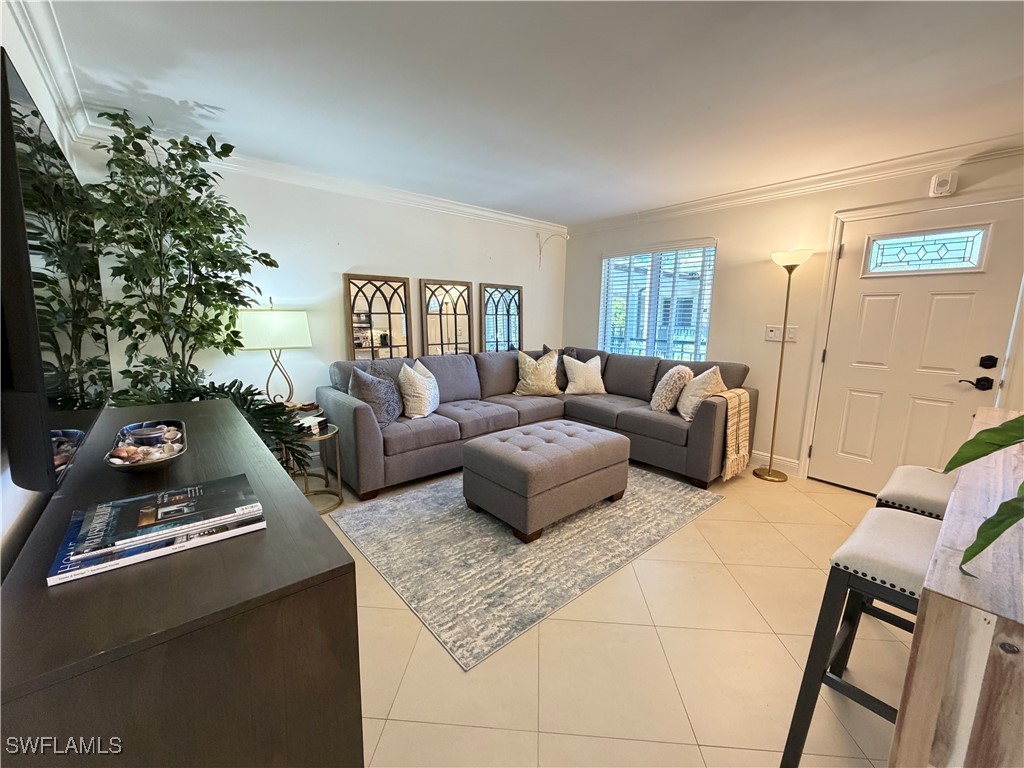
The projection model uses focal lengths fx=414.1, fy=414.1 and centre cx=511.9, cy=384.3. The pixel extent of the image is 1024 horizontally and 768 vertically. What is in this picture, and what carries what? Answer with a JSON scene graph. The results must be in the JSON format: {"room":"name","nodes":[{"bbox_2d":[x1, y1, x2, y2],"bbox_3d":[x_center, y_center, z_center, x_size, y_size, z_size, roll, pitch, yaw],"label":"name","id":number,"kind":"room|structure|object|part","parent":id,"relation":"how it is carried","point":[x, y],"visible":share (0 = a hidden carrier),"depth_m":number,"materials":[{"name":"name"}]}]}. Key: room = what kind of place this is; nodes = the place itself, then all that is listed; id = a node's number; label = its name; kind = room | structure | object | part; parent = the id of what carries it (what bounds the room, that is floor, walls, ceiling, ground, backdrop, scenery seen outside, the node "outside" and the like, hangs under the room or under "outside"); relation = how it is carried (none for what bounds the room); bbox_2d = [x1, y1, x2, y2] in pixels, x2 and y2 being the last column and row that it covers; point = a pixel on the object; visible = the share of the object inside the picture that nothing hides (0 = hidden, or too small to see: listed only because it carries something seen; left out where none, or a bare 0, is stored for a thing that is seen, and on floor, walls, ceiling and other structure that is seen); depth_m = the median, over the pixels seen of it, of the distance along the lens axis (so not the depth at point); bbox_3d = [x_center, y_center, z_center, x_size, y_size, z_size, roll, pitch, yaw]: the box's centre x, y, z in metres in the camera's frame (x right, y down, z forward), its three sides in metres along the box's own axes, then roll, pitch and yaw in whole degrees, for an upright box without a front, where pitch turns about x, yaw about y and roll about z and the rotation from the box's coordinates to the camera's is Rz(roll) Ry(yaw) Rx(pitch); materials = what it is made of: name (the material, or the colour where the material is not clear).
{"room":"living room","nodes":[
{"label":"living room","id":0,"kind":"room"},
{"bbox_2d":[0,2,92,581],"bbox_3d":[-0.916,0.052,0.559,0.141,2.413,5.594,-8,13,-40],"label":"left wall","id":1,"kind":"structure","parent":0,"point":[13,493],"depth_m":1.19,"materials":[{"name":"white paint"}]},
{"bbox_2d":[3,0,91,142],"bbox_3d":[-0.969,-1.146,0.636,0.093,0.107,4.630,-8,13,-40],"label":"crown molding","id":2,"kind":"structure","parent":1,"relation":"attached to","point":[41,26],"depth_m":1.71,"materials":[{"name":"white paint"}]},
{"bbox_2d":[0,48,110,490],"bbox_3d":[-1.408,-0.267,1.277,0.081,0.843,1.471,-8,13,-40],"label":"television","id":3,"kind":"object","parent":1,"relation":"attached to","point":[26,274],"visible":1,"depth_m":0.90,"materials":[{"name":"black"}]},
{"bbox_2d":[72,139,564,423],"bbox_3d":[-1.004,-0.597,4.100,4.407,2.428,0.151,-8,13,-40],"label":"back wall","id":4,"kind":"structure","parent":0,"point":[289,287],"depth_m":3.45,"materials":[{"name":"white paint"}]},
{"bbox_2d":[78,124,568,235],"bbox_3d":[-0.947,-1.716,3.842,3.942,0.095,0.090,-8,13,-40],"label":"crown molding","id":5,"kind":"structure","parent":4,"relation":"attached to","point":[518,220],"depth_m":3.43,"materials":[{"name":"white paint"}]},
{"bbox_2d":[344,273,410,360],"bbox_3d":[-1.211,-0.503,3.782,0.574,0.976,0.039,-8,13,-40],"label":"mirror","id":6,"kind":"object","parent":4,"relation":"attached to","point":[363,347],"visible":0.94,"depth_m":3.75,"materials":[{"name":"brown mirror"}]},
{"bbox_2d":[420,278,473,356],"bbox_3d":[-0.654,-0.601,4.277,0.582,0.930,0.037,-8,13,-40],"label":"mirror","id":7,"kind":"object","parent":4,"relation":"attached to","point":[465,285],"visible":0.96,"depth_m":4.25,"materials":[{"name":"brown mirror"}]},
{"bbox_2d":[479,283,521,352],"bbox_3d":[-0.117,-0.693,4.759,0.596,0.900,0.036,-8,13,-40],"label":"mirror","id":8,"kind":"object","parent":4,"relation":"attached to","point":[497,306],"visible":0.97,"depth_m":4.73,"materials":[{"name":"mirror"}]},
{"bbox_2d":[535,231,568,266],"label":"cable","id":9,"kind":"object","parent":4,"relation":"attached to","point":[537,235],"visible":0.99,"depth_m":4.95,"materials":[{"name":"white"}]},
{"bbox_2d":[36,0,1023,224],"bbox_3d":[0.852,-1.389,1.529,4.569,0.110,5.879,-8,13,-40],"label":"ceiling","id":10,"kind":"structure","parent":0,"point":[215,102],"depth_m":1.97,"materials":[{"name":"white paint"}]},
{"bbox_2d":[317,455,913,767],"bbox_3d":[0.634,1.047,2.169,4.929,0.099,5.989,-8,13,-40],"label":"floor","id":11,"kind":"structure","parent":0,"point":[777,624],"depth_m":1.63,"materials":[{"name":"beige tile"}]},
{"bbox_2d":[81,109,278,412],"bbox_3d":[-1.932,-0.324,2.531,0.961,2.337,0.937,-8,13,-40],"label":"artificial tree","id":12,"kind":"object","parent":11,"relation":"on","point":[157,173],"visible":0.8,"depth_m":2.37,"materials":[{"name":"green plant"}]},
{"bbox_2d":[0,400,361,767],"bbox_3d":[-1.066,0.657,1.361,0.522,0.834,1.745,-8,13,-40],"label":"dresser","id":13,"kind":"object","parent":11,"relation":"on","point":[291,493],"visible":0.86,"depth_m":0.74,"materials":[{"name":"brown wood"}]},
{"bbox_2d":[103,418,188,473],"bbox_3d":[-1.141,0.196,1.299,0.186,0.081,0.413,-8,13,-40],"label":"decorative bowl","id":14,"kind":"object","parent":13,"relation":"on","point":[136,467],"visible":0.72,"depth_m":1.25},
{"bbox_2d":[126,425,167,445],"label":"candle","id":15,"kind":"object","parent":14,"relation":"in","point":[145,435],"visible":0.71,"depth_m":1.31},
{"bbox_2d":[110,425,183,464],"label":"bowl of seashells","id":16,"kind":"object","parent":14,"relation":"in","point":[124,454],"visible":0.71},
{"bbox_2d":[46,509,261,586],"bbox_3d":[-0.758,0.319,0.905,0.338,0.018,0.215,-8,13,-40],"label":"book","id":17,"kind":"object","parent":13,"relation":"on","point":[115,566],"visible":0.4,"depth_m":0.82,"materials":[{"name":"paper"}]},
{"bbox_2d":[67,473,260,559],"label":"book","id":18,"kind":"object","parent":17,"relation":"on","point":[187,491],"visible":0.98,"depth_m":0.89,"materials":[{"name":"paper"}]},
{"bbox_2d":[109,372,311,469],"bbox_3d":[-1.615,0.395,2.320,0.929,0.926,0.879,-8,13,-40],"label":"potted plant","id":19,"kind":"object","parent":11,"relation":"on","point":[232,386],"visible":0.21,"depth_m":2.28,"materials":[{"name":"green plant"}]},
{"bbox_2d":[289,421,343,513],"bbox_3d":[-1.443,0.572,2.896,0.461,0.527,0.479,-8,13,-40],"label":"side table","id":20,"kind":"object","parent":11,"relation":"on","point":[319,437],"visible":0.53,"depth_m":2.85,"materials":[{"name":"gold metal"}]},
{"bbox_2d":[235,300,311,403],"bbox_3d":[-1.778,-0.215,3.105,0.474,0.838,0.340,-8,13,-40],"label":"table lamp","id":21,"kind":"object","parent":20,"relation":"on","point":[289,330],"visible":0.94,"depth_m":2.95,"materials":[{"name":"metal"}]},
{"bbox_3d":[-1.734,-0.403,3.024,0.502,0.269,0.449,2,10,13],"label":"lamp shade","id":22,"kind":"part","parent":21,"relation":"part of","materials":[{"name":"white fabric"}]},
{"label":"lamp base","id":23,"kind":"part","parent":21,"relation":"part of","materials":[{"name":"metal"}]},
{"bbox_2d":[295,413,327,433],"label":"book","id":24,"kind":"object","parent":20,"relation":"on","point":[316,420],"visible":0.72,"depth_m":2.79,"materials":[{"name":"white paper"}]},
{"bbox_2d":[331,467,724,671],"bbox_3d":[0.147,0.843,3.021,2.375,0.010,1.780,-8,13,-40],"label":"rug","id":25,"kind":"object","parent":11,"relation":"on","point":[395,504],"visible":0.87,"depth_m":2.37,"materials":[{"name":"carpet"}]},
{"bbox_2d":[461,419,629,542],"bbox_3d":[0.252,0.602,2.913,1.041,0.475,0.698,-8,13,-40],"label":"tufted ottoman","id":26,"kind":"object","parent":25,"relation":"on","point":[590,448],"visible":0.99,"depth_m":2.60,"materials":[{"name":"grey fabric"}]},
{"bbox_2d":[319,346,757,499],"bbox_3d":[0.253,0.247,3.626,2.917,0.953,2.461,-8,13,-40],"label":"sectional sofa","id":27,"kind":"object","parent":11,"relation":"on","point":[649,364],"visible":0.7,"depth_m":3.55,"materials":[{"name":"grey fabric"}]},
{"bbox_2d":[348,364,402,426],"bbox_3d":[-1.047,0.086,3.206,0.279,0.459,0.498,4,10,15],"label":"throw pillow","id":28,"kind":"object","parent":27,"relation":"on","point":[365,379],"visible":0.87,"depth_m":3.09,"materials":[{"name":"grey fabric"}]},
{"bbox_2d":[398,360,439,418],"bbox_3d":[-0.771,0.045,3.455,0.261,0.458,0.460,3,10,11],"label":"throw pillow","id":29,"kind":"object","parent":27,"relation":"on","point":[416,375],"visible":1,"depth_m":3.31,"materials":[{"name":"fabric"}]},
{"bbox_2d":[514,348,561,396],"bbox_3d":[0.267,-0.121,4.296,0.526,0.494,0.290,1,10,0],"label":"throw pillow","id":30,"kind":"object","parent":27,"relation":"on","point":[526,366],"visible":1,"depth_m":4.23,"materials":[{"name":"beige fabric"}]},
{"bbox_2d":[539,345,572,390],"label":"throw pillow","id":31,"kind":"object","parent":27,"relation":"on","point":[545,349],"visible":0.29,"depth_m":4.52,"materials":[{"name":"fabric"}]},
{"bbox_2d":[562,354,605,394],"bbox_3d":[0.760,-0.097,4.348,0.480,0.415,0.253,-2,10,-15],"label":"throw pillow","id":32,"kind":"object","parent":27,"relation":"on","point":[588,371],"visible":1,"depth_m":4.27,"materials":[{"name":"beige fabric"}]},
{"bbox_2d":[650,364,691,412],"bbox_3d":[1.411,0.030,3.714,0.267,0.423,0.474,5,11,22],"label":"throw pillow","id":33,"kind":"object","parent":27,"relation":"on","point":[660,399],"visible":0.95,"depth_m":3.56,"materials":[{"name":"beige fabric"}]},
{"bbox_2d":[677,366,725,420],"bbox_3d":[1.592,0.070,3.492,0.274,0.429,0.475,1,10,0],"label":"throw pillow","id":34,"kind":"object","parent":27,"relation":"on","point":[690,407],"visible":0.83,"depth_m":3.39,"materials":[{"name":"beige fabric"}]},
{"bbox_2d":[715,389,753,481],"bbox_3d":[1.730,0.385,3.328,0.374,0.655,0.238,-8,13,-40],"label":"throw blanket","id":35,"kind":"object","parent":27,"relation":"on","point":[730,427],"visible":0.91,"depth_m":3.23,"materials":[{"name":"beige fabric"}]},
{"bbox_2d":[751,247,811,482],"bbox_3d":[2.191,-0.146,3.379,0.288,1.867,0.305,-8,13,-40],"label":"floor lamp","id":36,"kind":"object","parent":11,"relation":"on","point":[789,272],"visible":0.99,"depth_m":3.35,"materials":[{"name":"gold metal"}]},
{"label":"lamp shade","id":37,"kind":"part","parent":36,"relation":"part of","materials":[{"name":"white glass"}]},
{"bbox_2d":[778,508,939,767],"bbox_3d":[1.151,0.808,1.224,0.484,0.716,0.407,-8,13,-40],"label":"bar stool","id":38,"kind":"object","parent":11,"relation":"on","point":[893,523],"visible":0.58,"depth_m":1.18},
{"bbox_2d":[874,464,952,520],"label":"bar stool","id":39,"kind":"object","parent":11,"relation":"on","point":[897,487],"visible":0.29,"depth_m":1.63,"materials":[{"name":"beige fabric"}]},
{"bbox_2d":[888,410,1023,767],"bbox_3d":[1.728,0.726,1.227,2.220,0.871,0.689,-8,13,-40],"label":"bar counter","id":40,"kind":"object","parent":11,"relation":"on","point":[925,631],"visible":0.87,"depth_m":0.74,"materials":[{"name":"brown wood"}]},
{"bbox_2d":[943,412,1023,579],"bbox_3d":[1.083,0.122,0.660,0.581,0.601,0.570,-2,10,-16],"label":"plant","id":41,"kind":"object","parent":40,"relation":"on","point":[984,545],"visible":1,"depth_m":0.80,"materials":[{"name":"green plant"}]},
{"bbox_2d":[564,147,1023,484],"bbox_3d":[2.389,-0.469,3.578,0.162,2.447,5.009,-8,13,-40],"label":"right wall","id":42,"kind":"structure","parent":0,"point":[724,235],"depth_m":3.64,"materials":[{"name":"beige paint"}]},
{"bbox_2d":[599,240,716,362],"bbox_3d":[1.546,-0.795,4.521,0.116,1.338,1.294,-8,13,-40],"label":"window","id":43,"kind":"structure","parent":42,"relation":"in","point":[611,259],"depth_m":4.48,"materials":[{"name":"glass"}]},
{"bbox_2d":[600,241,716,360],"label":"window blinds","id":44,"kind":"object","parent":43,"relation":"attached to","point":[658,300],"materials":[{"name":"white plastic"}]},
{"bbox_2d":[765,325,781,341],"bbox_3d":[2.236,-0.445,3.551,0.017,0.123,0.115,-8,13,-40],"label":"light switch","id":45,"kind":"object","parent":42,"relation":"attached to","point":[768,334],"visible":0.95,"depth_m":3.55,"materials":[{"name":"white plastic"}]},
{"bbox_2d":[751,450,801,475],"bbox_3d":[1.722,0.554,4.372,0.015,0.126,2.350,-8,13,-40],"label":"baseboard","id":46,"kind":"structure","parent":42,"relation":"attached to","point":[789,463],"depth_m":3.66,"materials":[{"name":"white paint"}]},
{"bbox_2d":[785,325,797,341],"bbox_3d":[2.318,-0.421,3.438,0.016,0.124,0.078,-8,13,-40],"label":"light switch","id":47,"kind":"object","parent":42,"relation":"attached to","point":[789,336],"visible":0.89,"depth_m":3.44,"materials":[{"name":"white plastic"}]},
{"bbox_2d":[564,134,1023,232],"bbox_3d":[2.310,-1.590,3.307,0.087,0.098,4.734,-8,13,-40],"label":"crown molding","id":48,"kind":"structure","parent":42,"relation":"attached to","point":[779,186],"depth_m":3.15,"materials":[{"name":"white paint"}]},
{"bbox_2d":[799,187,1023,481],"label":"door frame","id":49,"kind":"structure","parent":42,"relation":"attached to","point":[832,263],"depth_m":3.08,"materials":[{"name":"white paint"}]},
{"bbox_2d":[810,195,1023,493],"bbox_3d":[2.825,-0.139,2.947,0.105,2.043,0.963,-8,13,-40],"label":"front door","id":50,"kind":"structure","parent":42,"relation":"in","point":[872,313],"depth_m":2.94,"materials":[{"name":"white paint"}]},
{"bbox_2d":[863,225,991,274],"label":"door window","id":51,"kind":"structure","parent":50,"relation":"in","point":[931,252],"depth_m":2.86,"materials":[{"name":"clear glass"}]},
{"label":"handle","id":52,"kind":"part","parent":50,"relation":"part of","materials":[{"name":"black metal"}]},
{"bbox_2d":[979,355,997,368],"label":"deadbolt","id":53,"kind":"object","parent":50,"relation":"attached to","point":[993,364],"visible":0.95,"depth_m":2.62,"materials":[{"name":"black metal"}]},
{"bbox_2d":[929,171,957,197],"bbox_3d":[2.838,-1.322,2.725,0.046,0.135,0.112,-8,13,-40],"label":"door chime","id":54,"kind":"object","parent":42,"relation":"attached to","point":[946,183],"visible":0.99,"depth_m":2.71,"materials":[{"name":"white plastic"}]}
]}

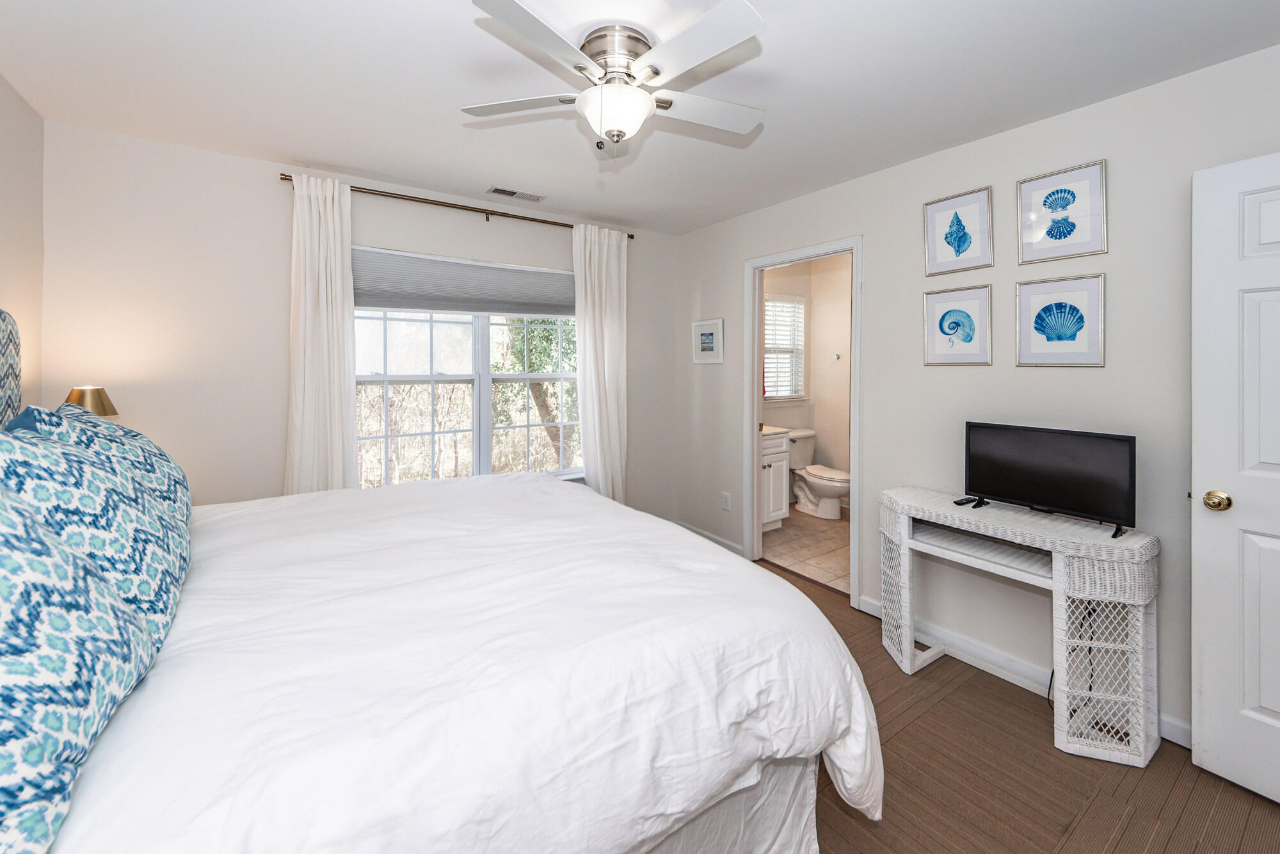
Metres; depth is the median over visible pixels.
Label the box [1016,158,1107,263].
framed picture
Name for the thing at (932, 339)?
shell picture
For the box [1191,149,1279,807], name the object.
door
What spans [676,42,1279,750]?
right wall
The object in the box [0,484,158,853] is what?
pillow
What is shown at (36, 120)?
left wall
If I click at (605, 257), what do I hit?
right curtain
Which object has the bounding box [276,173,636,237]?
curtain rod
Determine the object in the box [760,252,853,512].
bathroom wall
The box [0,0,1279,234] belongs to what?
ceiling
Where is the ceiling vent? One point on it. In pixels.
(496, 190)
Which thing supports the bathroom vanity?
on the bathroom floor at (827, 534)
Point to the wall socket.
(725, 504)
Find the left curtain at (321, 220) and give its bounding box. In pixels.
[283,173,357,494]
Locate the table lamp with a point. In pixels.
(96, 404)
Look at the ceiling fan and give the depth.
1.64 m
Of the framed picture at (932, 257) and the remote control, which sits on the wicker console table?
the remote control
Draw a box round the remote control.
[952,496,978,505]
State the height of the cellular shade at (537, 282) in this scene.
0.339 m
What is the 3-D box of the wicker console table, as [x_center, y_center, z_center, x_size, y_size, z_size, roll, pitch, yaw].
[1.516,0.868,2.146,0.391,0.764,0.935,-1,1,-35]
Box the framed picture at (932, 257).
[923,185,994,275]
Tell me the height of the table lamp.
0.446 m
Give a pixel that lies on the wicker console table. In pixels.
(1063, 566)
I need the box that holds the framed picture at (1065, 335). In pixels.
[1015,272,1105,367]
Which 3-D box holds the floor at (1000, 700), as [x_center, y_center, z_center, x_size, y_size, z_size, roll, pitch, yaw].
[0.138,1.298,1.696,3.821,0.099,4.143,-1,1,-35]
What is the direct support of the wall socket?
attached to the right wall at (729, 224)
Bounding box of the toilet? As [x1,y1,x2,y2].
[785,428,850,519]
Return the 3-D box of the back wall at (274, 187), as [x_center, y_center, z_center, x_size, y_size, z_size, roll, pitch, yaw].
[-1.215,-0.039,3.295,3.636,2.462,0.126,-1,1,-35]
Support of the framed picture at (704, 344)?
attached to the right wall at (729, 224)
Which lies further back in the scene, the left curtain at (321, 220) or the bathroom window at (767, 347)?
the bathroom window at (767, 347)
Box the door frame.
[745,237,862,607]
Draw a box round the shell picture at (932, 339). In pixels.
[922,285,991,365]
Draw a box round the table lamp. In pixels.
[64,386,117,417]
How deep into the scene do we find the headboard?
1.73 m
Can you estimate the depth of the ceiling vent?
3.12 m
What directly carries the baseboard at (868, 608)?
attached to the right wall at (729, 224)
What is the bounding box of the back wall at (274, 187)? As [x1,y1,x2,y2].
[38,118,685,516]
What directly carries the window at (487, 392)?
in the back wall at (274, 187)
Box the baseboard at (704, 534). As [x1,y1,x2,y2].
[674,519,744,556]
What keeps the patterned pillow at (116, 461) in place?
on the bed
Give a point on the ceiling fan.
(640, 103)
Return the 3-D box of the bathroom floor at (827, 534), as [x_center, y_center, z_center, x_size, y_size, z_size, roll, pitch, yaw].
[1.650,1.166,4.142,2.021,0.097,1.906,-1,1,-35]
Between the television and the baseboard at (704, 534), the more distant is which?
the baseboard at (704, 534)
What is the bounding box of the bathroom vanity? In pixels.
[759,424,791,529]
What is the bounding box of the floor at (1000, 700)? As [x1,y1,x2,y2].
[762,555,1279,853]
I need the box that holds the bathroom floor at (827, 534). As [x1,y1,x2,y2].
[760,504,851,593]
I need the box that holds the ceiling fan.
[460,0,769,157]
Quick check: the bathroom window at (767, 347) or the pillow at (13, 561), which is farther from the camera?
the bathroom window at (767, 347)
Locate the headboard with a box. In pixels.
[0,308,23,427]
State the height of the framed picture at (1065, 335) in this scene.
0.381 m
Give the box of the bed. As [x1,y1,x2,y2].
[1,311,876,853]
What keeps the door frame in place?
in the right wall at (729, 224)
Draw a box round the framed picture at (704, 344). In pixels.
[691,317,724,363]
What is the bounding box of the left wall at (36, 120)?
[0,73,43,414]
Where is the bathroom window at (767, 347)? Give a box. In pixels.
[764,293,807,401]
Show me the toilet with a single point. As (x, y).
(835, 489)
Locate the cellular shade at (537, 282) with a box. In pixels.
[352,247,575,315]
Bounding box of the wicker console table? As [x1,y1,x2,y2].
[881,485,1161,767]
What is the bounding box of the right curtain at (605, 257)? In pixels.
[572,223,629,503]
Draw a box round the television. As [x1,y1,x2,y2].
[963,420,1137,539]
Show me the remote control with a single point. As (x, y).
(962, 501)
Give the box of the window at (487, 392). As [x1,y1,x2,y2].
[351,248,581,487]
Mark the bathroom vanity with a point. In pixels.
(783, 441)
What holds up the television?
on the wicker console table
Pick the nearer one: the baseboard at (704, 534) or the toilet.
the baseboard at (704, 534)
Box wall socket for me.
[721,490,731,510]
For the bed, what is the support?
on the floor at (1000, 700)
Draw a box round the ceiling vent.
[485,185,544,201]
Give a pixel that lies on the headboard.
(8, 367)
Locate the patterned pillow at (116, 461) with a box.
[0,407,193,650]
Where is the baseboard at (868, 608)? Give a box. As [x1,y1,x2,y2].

- **TRY IT**
What must be returned is the line with "Draw a box round the ceiling vent." plus every line after it to the end of the entries, exactly as they appear.

- **WRITTEN RESPONSE**
Draw a box round the ceiling vent.
[485,185,544,201]
Give a pixel that lies on the headboard.
(8, 367)
Locate the patterned pillow at (116, 461) with a box.
[0,407,193,650]
Where is the baseboard at (868, 608)? Give a box. As [x1,y1,x2,y2].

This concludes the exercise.